#### [What is required]
Rewrite the records with "developed" changed to "processed" in every record, leaving everything else the same.

#### [Extracted entries]
────────

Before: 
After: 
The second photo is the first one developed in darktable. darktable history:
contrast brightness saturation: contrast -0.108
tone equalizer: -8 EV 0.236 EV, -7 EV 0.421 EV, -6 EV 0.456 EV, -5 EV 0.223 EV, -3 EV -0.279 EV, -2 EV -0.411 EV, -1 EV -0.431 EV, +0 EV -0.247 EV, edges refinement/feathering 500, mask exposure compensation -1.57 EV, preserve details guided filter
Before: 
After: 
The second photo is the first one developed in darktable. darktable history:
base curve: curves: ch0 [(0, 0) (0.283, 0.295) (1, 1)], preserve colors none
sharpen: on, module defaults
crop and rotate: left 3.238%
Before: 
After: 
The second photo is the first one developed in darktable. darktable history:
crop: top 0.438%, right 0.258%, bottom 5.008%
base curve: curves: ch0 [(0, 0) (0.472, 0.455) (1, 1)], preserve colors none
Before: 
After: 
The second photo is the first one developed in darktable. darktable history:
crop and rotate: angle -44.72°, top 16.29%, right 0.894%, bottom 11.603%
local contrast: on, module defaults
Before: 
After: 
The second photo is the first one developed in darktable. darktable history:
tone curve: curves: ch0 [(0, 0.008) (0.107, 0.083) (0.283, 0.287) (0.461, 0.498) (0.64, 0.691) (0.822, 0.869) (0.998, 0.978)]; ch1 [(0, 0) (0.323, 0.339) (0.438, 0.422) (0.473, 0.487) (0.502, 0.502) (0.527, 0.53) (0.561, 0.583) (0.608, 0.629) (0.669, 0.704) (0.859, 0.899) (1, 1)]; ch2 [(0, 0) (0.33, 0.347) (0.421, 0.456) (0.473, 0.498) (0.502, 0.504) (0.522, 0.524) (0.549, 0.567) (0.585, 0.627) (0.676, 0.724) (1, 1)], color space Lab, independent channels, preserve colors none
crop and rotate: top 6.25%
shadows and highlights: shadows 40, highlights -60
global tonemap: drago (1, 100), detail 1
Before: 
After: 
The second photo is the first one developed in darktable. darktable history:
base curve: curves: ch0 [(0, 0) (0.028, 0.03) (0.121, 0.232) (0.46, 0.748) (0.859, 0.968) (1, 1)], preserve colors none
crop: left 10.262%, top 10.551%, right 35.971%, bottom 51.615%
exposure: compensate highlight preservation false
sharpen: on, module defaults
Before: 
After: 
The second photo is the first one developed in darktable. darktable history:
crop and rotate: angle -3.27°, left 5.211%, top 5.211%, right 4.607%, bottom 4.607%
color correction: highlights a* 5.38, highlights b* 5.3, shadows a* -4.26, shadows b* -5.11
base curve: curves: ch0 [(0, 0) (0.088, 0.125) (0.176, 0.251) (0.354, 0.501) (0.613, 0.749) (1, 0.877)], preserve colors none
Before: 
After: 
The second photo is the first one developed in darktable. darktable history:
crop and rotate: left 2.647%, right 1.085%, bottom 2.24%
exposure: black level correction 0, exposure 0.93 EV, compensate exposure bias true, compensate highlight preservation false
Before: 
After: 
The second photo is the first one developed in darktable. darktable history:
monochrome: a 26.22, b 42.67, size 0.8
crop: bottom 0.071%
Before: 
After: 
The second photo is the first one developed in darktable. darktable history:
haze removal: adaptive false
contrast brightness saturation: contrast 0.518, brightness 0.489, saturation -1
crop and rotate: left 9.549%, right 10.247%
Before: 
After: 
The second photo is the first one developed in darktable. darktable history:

────────

#### [Solution]
Before: 
After: 
The second photo is the first one processed in darktable. darktable history:
contrast brightness saturation: contrast -0.108
tone equalizer: -8 EV 0.236 EV, -7 EV 0.421 EV, -6 EV 0.456 EV, -5 EV 0.223 EV, -3 EV -0.279 EV, -2 EV -0.411 EV, -1 EV -0.431 EV, +0 EV -0.247 EV, edges refinement/feathering 500, mask exposure compensation -1.57 EV, preserve details guided filter
Before: 
After: 
The second photo is the first one processed in darktable. darktable history:
base curve: curves: ch0 [(0, 0) (0.283, 0.295) (1, 1)], preserve colors none
sharpen: on, module defaults
crop and rotate: left 3.238%
Before: 
After: 
The second photo is the first one processed in darktable. darktable history:
crop: top 0.438%, right 0.258%, bottom 5.008%
base curve: curves: ch0 [(0, 0) (0.472, 0.455) (1, 1)], preserve colors none
Before: 
After: 
The second photo is the first one processed in darktable. darktable history:
crop and rotate: angle -44.72°, top 16.29%, right 0.894%, bottom 11.603%
local contrast: on, module defaults
Before: 
After: 
The second photo is the first one processed in darktable. darktable history:
tone curve: curves: ch0 [(0, 0.008) (0.107, 0.083) (0.283, 0.287) (0.461, 0.498) (0.64, 0.691) (0.822, 0.869) (0.998, 0.978)]; ch1 [(0, 0) (0.323, 0.339) (0.438, 0.422) (0.473, 0.487) (0.502, 0.502) (0.527, 0.53) (0.561, 0.583) (0.608, 0.629) (0.669, 0.704) (0.859, 0.899) (1, 1)]; ch2 [(0, 0) (0.33, 0.347) (0.421, 0.456) (0.473, 0.498) (0.502, 0.504) (0.522, 0.524) (0.549, 0.567) (0.585, 0.627) (0.676, 0.724) (1, 1)], color space Lab, independent channels, preserve colors none
crop and rotate: top 6.25%
shadows and highlights: shadows 40, highlights -60
global tonemap: drago (1, 100), detail 1
Before: 
After: 
The second photo is the first one processed in darktable. darktable history:
base curve: curves: ch0 [(0, 0) (0.028, 0.03) (0.121, 0.232) (0.46, 0.748) (0.859, 0.968) (1, 1)], preserve colors none
crop: left 10.262%, top 10.551%, right 35.971%, bottom 51.615%
exposure: compensate highlight preservation false
sharpen: on, module defaults
Before: 
After: 
The second photo is the first one processed in darktable. darktable history:
crop and rotate: angle -3.27°, left 5.211%, top 5.211%, right 4.607%, bottom 4.607%
color correction: highlights a* 5.38, highlights b* 5.3, shadows a* -4.26, shadows b* -5.11
base curve: curves: ch0 [(0, 0) (0.088, 0.125) (0.176, 0.251) (0.354, 0.501) (0.613, 0.749) (1, 0.877)], preserve colors none
Before: 
After: 
The second photo is the first one processed in darktable. darktable history:
crop and rotate: left 2.647%, right 1.085%, bottom 2.24%
exposure: black level correction 0, exposure 0.93 EV, compensate exposure bias true, compensate highlight preservation false
Before: 
After: 
The second photo is the first one processed in darktable. darktable history:
monochrome: a 26.22, b 42.67, size 0.8
crop: bottom 0.071%
Before: 
After: 
The second photo is the first one processed in darktable. darktable history:
haze removal: adaptive false
contrast brightness saturation: contrast 0.518, brightness 0.489, saturation -1
crop and rotate: left 9.549%, right 10.247%
Before: 
After: 
The second photo is the first one processed in darktable. darktable history:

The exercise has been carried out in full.